早晨起床,共用一支牙刷,一个毛巾,吃甜腻腻的汤圆。篱雨从来都不爱吃汤圆,那天之后,每年元宵都会吃汤圆,尤其是黑芝麻馅儿的。
从来没想过,两个闺中蜜友,会因为一个男孩子成为彼此生命里的平行线。
篱雨离开谘忭一年后,梓莜给她发QQ信息:“不知道为什么,这么些年过去了,我依旧会想你。”
对于从前,篱雨是没有多少记忆的,就算看到这么沧桑的话,也是无动于衷的。她从来不回梓莜的信息,只是会看看她的更新的签名,说她在学葫芦丝,说她结婚了,说她当母亲了。直到有一天,梓莜的头像再也没有亮起,她就这样消失了。
依旧记得两个人坐在学校枫树下的草坪上看星星,两个人握住对方的手,慢慢地开始旋转,越转越快,仿佛能转出一个漩涡。这个游戏只有最信任的两个人才能玩,因为中途只要任何一个人放手,另一个绝对会受伤。停下来也很简单,需要的仅仅是默契,慢下来后,其中一个人喊:“一、二、三!”两个人一起放手停下来,这样,谁都不会受伤。

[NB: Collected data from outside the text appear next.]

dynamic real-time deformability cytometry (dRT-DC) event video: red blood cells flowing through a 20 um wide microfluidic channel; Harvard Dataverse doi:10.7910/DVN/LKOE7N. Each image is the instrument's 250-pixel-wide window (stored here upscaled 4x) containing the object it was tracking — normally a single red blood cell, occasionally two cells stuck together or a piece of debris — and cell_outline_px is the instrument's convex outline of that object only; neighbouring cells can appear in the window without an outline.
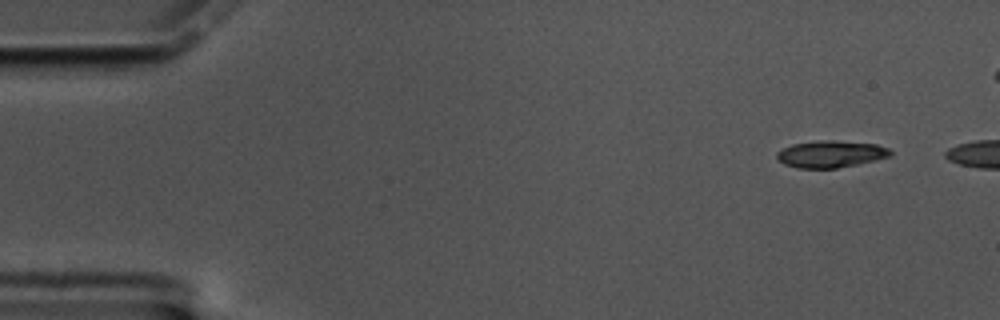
{"species": "common noctule bat (a hibernating species)", "species_latin": "Nyctalus noctula", "temperature_condition": "cold", "stored_images_in_passage": 6, "camera_frame_rate_fps": 3000, "um_per_image_px": 0.085, "animal": {"sex": "male", "body_mass_g": 17.5, "forearm_length_mm": 52.3}, "frame": {"image": 1, "passage_image": 1, "time_ms": 0.0, "image_size_px": [1000, 320], "cell_outline_px": [[892, 156], [856, 164], [836, 168], [796, 168], [784, 164], [776, 156], [776, 152], [792, 144], [820, 140], [832, 140], [876, 144], [888, 148], [892, 152]], "centroid_in_image_um": [70.61, 13.09], "position_along_channel_um": 14.4, "area_um2": 17.69}}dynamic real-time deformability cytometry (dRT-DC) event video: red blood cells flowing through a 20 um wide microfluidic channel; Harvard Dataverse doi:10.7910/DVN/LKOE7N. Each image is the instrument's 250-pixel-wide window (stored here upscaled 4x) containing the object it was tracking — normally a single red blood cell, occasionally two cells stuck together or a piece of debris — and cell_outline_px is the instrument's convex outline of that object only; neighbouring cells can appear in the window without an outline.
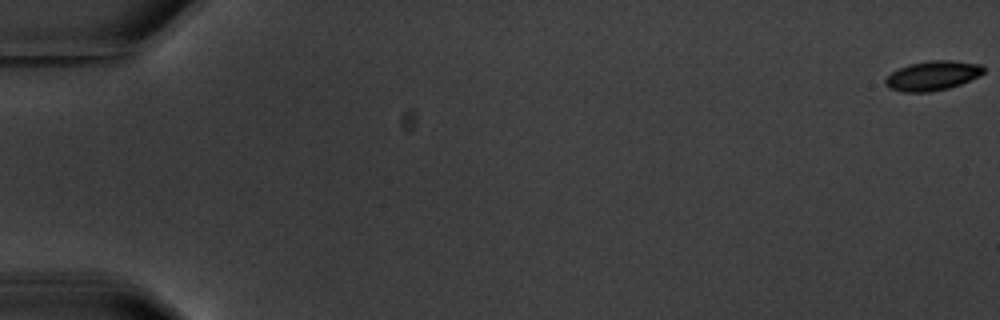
{"species": "common noctule bat (a hibernating species)", "species_latin": "Nyctalus noctula", "temperature_condition": "warm", "stored_images_in_passage": 11, "camera_frame_rate_fps": 3000, "um_per_image_px": 0.085, "animal": {"sex": "male", "body_mass_g": 20.1, "forearm_length_mm": 53.5}, "frame": {"image": 1, "passage_image": 1, "time_ms": 0.0, "image_size_px": [1000, 320], "cell_outline_px": [[984, 72], [980, 76], [960, 84], [948, 88], [928, 92], [904, 92], [888, 88], [884, 84], [884, 80], [892, 72], [908, 64], [928, 60], [952, 60], [980, 64], [984, 68]], "centroid_in_image_um": [79.26, 6.43], "position_along_channel_um": 5.7, "area_um2": 16.94}}
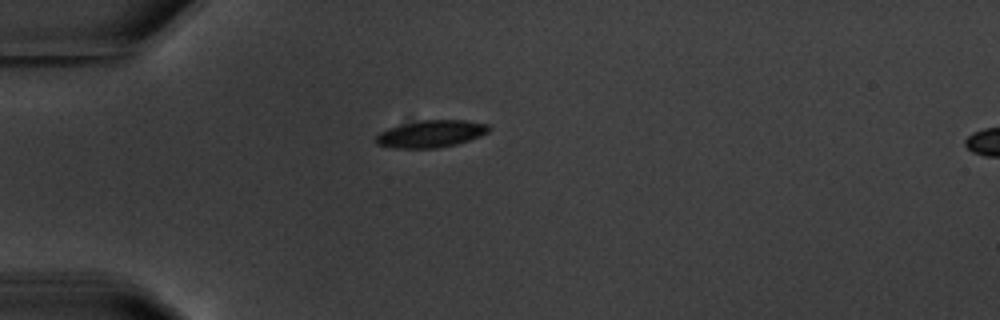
{"frame": {"image": 2, "passage_image": 5, "time_ms": 5.667, "image_size_px": [1000, 320], "cell_outline_px": [[488, 132], [480, 136], [456, 144], [436, 148], [396, 148], [376, 144], [376, 136], [380, 132], [388, 128], [420, 120], [464, 120], [488, 124]], "centroid_in_image_um": [36.62, 11.37], "position_along_channel_um": 48.4, "area_um2": 17.63}}
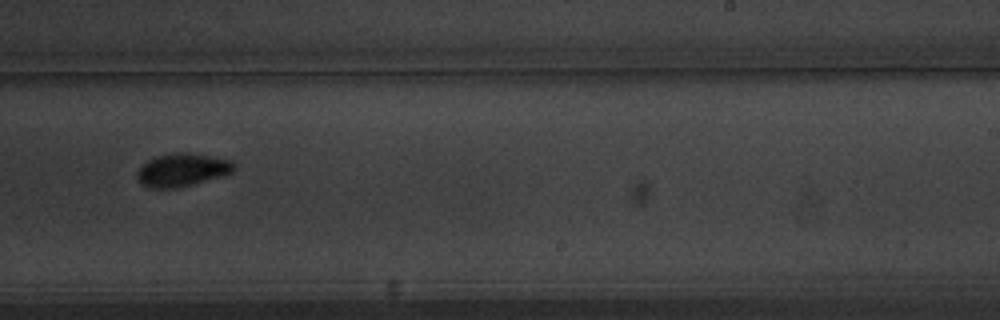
{"frame": {"image": 3, "passage_image": 11, "time_ms": 12.667, "image_size_px": [1000, 320], "cell_outline_px": [[236, 168], [232, 172], [192, 184], [176, 188], [148, 188], [140, 184], [136, 176], [136, 172], [148, 160], [156, 156], [176, 152], [188, 152], [232, 160]], "centroid_in_image_um": [15.45, 14.44], "position_along_channel_um": 273.6, "area_um2": 18.55}}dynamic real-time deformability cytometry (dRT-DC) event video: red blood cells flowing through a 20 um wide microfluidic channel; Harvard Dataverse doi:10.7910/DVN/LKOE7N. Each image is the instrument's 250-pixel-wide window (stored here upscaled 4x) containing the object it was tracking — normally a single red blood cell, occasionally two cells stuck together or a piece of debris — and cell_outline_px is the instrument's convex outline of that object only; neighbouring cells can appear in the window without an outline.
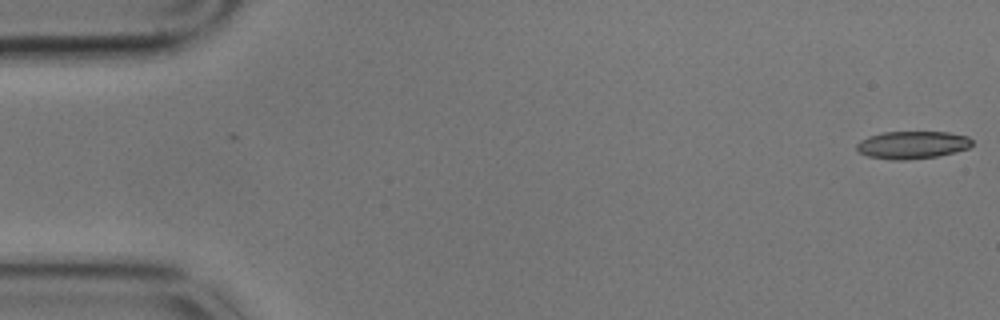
{"species": "common noctule bat (a hibernating species)", "species_latin": "Nyctalus noctula", "temperature_condition": "cold", "stored_images_in_passage": 2, "camera_frame_rate_fps": 3000, "um_per_image_px": 0.085, "animal": {"sex": "male", "body_mass_g": 17.9}, "frame": {"image": 1, "passage_image": 1, "time_ms": 0.0, "image_size_px": [1000, 320], "cell_outline_px": [[972, 144], [968, 148], [936, 156], [904, 160], [896, 160], [868, 156], [860, 152], [856, 148], [856, 144], [860, 140], [868, 136], [884, 132], [948, 132], [968, 136], [972, 140]], "centroid_in_image_um": [77.53, 12.3], "position_along_channel_um": 7.5, "area_um2": 18.38}}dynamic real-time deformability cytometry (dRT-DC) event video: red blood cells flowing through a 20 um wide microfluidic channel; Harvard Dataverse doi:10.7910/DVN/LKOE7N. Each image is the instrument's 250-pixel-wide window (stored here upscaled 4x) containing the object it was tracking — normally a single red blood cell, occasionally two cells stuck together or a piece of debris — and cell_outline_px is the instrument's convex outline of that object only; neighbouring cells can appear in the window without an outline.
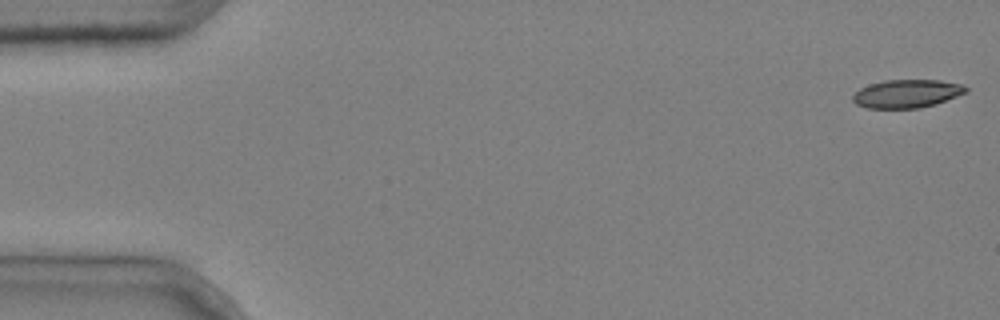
{"species": "common noctule bat (a hibernating species)", "species_latin": "Nyctalus noctula", "temperature_condition": "cold", "stored_images_in_passage": 4, "camera_frame_rate_fps": 3000, "um_per_image_px": 0.085, "animal": {"sex": "male", "body_mass_g": 20.4}, "frame": {"image": 1, "passage_image": 1, "time_ms": 0.0, "image_size_px": [1000, 320], "cell_outline_px": [[968, 92], [936, 104], [920, 108], [868, 108], [856, 104], [852, 100], [852, 96], [860, 88], [868, 84], [884, 80], [940, 80], [964, 84], [968, 88]], "centroid_in_image_um": [77.1, 7.95], "position_along_channel_um": 7.9, "area_um2": 18.79}}
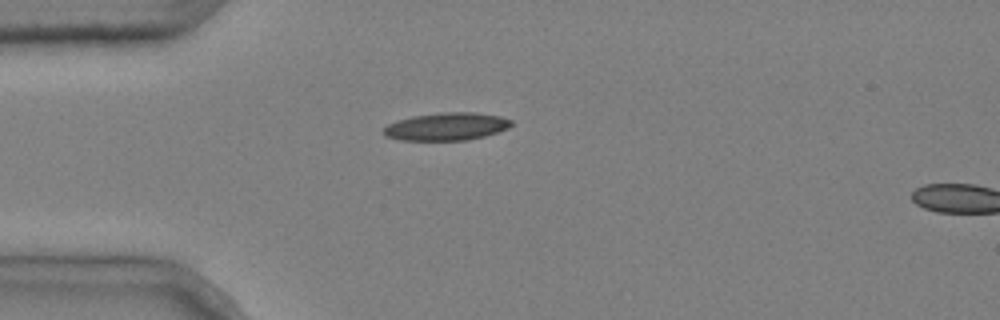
{"frame": {"image": 2, "passage_image": 4, "time_ms": 1.0, "image_size_px": [1000, 320], "cell_outline_px": [[512, 124], [508, 128], [484, 136], [468, 140], [400, 140], [384, 136], [384, 128], [388, 124], [396, 120], [412, 116], [444, 112], [476, 112], [500, 116], [512, 120]], "centroid_in_image_um": [37.94, 10.75], "position_along_channel_um": 47.1, "area_um2": 20.63}}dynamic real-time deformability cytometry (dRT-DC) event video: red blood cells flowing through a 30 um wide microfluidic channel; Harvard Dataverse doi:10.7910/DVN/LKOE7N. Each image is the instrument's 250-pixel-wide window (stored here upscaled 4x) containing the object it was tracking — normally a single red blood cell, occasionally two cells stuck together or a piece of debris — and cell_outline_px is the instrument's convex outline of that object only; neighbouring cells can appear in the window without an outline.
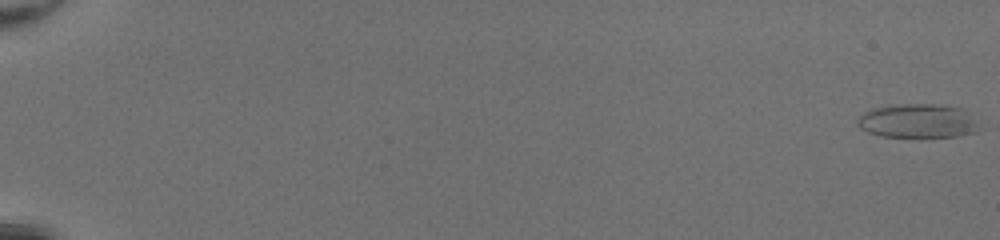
{"species": "common noctule bat (a hibernating species)", "species_latin": "Nyctalus noctula", "temperature_condition": "room temperature", "stored_images_in_passage": 52, "camera_frame_rate_fps": 3000, "um_per_image_px": 0.085, "animal": {"sex": "female", "body_mass_g": 20.0, "forearm_length_mm": 54.0}, "frame": {"image": 1, "passage_image": 1, "time_ms": 0.0, "image_size_px": [1000, 240], "cell_outline_px": [[980, 128], [976, 132], [960, 136], [880, 136], [868, 132], [860, 128], [856, 124], [856, 120], [864, 112], [872, 108], [892, 104], [940, 104], [964, 108], [976, 120]], "centroid_in_image_um": [78.02, 10.26], "position_along_channel_um": 7.0, "area_um2": 24.33}}
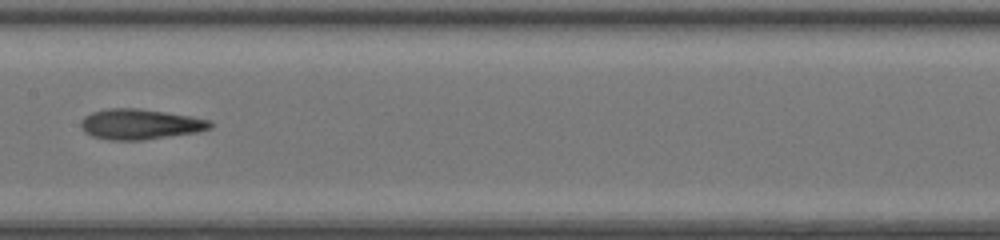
{"frame": {"image": 2, "passage_image": 30, "time_ms": 9.667, "image_size_px": [1000, 240], "cell_outline_px": [[212, 128], [196, 132], [144, 140], [108, 140], [92, 136], [84, 132], [80, 128], [80, 120], [84, 116], [92, 112], [108, 108], [140, 108], [192, 116], [212, 120]], "centroid_in_image_um": [11.89, 10.55], "position_along_channel_um": 195.5, "area_um2": 23.18}}
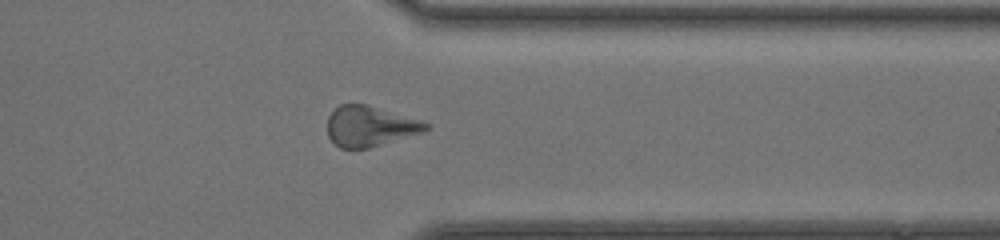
{"frame": {"image": 3, "passage_image": 43, "time_ms": 14.0, "image_size_px": [1000, 240], "cell_outline_px": [[432, 128], [420, 132], [368, 148], [340, 148], [328, 136], [328, 116], [340, 104], [368, 104], [420, 120], [428, 124]], "centroid_in_image_um": [31.42, 10.71], "position_along_channel_um": 380.0, "area_um2": 22.77}, "authors_computed_cell_mechanics": {"area_um2": 23.4379, "velocity_mm_per_s": 4.3008, "shape_relaxation_time_tau1_ms": 6.2026, "shape_relaxation_time_tau2_ms": 2.9309, "deformation_change_tau1": 0.1576, "deformation_change_tau2": 0.131}}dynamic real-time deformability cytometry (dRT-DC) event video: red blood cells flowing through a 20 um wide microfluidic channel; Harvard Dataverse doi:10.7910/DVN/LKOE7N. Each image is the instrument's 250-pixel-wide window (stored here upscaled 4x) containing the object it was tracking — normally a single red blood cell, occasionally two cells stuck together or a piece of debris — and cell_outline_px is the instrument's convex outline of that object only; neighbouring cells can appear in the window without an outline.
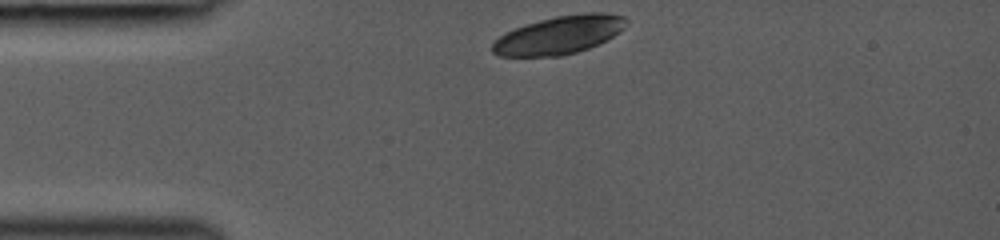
{"species": "common noctule bat (a hibernating species)", "species_latin": "Nyctalus noctula", "temperature_condition": "room temperature", "stored_images_in_passage": 31, "camera_frame_rate_fps": 3000, "um_per_image_px": 0.085, "animal": {"sex": "female", "body_mass_g": 19.0, "forearm_length_mm": 53.3}, "frame": {"image": 1, "passage_image": 1, "time_ms": 0.0, "image_size_px": [1000, 240], "cell_outline_px": [[628, 24], [624, 28], [612, 36], [588, 48], [576, 52], [560, 56], [500, 56], [492, 52], [492, 44], [504, 32], [540, 20], [556, 16], [588, 12], [604, 12], [624, 16], [628, 20]], "centroid_in_image_um": [47.54, 2.96], "position_along_channel_um": 37.5, "area_um2": 29.48}}
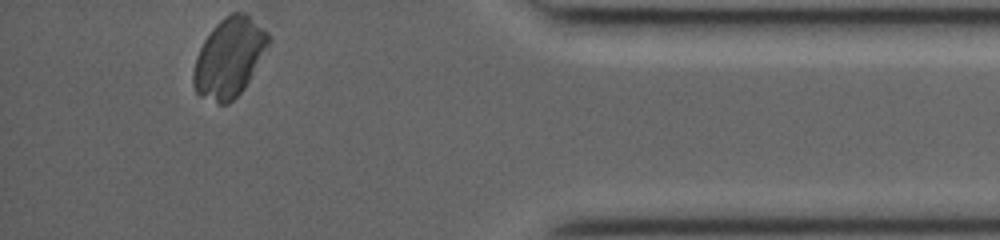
{"frame": {"image": 2, "passage_image": 31, "time_ms": 10.0, "image_size_px": [1000, 240], "cell_outline_px": [[272, 40], [244, 88], [228, 104], [220, 104], [200, 96], [196, 92], [192, 80], [192, 76], [196, 56], [204, 40], [212, 28], [220, 20], [232, 12], [244, 12], [268, 32], [272, 36]], "centroid_in_image_um": [19.48, 4.88], "position_along_channel_um": 415.7, "area_um2": 34.45}}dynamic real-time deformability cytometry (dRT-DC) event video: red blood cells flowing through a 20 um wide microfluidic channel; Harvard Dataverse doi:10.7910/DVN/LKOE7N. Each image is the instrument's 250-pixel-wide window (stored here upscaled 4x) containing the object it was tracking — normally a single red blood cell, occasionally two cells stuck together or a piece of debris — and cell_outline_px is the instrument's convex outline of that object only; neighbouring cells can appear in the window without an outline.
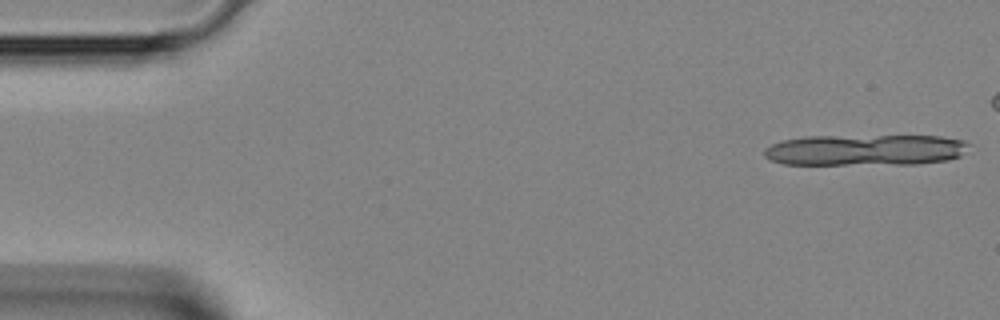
{"species": "Egyptian fruit bat (a non-hibernating species)", "species_latin": "Rousettus aegyptiacus", "temperature_condition": "room temperature", "stored_images_in_passage": 7, "camera_frame_rate_fps": 3000, "um_per_image_px": 0.085, "animal": {"sex": "female"}, "frame": {"image": 1, "passage_image": 1, "time_ms": 0.0, "image_size_px": [1000, 320], "cell_outline_px": [[968, 144], [960, 156], [948, 160], [916, 164], [784, 164], [768, 160], [764, 156], [764, 148], [772, 144], [784, 140], [804, 136], [940, 136], [964, 140]], "centroid_in_image_um": [73.51, 12.75], "position_along_channel_um": 11.5, "area_um2": 37.17}}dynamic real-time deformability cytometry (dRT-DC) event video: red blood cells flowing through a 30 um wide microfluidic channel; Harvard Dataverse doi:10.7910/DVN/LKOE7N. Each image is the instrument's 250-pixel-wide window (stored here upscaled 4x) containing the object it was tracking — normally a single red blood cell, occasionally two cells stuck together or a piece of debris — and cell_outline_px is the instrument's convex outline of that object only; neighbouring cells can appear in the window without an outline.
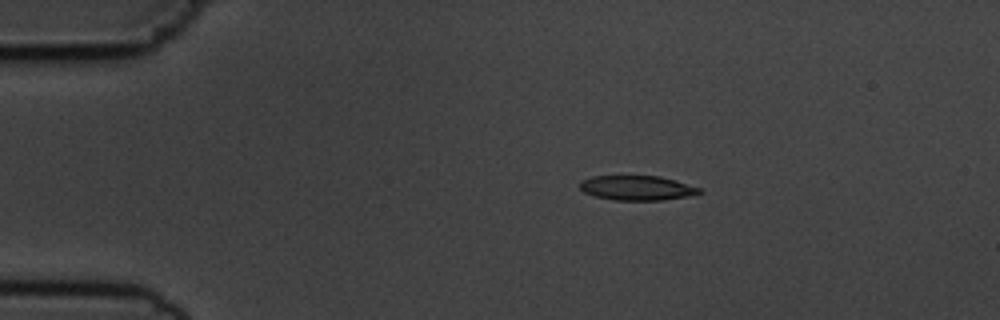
{"species": "common noctule bat (a hibernating species)", "species_latin": "Nyctalus noctula", "temperature_condition": "cold", "stored_images_in_passage": 6, "camera_frame_rate_fps": 3000, "um_per_image_px": 0.085, "animal": {"sex": "male", "body_mass_g": 19.5, "forearm_length_mm": 54.6}, "frame": {"image": 1, "passage_image": 2, "time_ms": 1.0, "image_size_px": [1000, 320], "cell_outline_px": [[704, 192], [688, 196], [664, 200], [616, 200], [596, 196], [584, 192], [580, 188], [580, 180], [592, 176], [660, 176], [700, 188]], "centroid_in_image_um": [54.14, 15.97], "position_along_channel_um": 30.9, "area_um2": 17.05}}
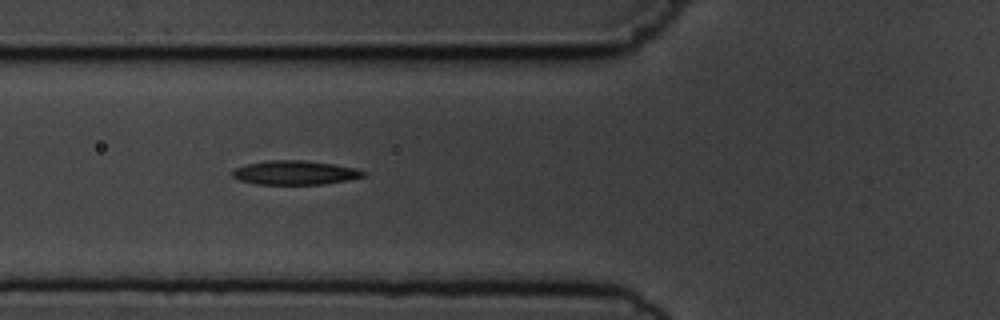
{"frame": {"image": 2, "passage_image": 5, "time_ms": 4.333, "image_size_px": [1000, 320], "cell_outline_px": [[364, 176], [348, 180], [324, 184], [256, 184], [236, 180], [232, 176], [232, 172], [236, 168], [248, 164], [268, 160], [304, 160], [332, 164], [356, 168], [364, 172]], "centroid_in_image_um": [25.04, 14.68], "position_along_channel_um": 100.8, "area_um2": 18.26}}
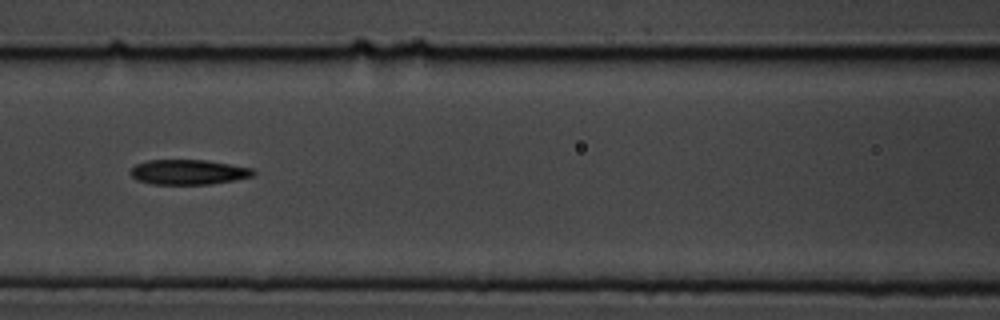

离开学校那年,墨明棋妙有一张专辑特别流行,刚刚开始火的一个民乐团。多年后的篱雨一遍遍地在酷狗里搜索当初那张战鼓雷雷的专辑,它却如午后的肥皂泡泡般,在阳光下闪着梦幻的光,爆裂后消失。见识过牡丹的高贵,其他的花便黯然失色。墨明棋妙之后所有的音乐,她都听不出当初的味道。人生若只如初见,真好。
阳光绚烂的午后,篱雨依旧喜欢点开《思丝入扣》,琵琶曲如流水般流过充满阳光的房间。丝丝入扣,是指织布的时候,经线都要从扣齿间穿过。每一根线都要做到准确无比,才能织出精美的布匹。而看到思丝入扣时,总会让她产生一些缠绵的相思,仿佛对一个人的思念像丝线般缠绕。
篱雨已经很少去想谘忭了,甚至连他长什么模样,都已经模糊不清了。一个人走过长长的街,走过长长的桥,桥下是静止的河水,河面漂浮一些绿色的浮萍,岸边是白色的水仙,河中心是红色的睡莲,还有一丛紫色的鸢尾。她是喜欢鸢尾的,喜欢那淡淡的紫色,可鸢尾也是一种悲伤的花,仿佛一碰即碎的紫水晶。走过蜿蜒曲折的山间小道,两旁是一丛丛绿色的狗尾巴草。
路边上有一座山间小土祠,里面供奉着土地公。篱雨站在土祠前,看着厚厚的香灰和许久未曾供奉的香坛,沉默着。
进入寺庙的入口右侧是洼水池,水池里的水清澈见底。许愿池里布满了硬币,静静地躺在池底,仿佛一个个未曾被窥探的秘密,在心底沉睡。她会掏出一把硬币,对准水池中央的石龟脖子下的硬币盆投硬币。不曾许愿,只是觉得有趣。仿佛年少时,站在谘忭身边,看他捏着一颗石头,石头水上漂,沉入水底后形成一圈圈圆形波纹。
智者乐水,仁者乐山。篱雨喜欢山水,那个山水之间的女子,仿佛孩童般质朴与纯粹。
寺庙门口是一条深涧,冬天时常是干涸的,上面架有一座木制吊桥。走过陡峭而狭窄的台阶路,有左右两座谯楼,四周是石质栏杆,站在上面可以眺望对面山顶的亭楼。视野十分开阔,冬天还能看到对面山头的皑皑白雪,红梅在雪地里绽放,远远看去,如同红色的火光。
篱雨喜欢在寺庙里,清幽的后山,种满了青松翠柏,四周安静得仿佛能够听到松子的掉落声。一个人的午后,抬头仰望天空,阳光刺得她睁不开眼睛,门内传来木鱼声和梵音诵唱,自己仿佛变成了一条沉睡的鱼,忘记前尘,忘记往事。
闲来无事的时候,她会玩拆字游戏。
最难拆的是情字,竖心隐青山,最难看破的还是红尘里的情关。大隐隐于市,小隐隐于山,有时候以血肉之躯横渡人世间的烟火,何尝不是一种苦行。
水至清则无鱼,人至察则无徒。花开透了,香气也就散尽了。